## [Problem]
Provide a character-exact reproduction of the lines from the line with "お客さまのご利用端末から" to the end of the entries.
⁂
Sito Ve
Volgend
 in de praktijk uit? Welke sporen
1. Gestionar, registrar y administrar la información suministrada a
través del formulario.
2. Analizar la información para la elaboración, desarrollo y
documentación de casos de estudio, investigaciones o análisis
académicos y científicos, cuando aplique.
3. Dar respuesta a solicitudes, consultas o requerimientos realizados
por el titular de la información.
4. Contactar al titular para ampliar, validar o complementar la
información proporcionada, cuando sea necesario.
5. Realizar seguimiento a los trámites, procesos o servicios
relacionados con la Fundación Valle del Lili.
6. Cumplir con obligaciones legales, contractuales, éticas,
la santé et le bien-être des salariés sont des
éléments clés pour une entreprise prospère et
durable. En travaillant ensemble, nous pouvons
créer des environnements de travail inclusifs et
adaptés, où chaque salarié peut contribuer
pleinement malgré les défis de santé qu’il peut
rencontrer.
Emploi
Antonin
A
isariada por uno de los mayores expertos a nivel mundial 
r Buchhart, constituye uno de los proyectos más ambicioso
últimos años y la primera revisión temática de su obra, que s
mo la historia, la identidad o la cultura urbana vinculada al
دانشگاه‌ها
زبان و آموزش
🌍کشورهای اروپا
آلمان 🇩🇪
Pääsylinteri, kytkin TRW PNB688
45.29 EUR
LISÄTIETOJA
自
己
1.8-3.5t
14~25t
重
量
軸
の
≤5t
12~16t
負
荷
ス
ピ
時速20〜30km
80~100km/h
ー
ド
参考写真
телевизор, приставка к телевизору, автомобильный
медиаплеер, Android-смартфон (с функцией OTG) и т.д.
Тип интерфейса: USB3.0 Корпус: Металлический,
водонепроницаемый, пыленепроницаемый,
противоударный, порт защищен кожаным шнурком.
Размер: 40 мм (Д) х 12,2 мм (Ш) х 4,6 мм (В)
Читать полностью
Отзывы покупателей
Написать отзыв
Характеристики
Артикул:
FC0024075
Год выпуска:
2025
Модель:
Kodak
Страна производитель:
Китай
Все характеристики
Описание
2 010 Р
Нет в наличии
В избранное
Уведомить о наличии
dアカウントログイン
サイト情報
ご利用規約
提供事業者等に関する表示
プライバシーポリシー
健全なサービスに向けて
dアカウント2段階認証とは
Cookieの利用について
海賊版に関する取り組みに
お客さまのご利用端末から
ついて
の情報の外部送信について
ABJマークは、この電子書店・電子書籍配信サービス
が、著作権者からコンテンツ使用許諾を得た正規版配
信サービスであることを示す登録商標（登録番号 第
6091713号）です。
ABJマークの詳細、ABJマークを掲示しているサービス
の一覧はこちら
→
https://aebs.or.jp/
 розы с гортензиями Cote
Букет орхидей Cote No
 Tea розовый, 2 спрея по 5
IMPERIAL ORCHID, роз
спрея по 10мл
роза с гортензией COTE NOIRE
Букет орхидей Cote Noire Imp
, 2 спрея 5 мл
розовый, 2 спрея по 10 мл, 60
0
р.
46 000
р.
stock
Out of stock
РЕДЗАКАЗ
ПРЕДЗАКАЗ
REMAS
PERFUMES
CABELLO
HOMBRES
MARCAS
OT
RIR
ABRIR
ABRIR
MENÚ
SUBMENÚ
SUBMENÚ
⁂
## [Answer to this problem]
お客さまのご利用端末から
ついて
の情報の外部送信について
ABJマークは、この電子書店・電子書籍配信サービス
が、著作権者からコンテンツ使用許諾を得た正規版配
信サービスであることを示す登録商標（登録番号 第
6091713号）です。
ABJマークの詳細、ABJマークを掲示しているサービス
の一覧はこちら
→
https://aebs.or.jp/
 розы с гортензиями Cote
Букет орхидей Cote No
 Tea розовый, 2 спрея по 5
IMPERIAL ORCHID, роз
спрея по 10мл
роза с гортензией COTE NOIRE
Букет орхидей Cote Noire Imp
, 2 спрея 5 мл
розовый, 2 спрея по 10 мл, 60
0
р.
46 000
р.
stock
Out of stock
РЕДЗАКАЗ
ПРЕДЗАКАЗ
REMAS
PERFUMES
CABELLO
HOMBRES
MARCAS
OT
RIR
ABRIR
ABRIR
MENÚ
SUBMENÚ
SUBMENÚ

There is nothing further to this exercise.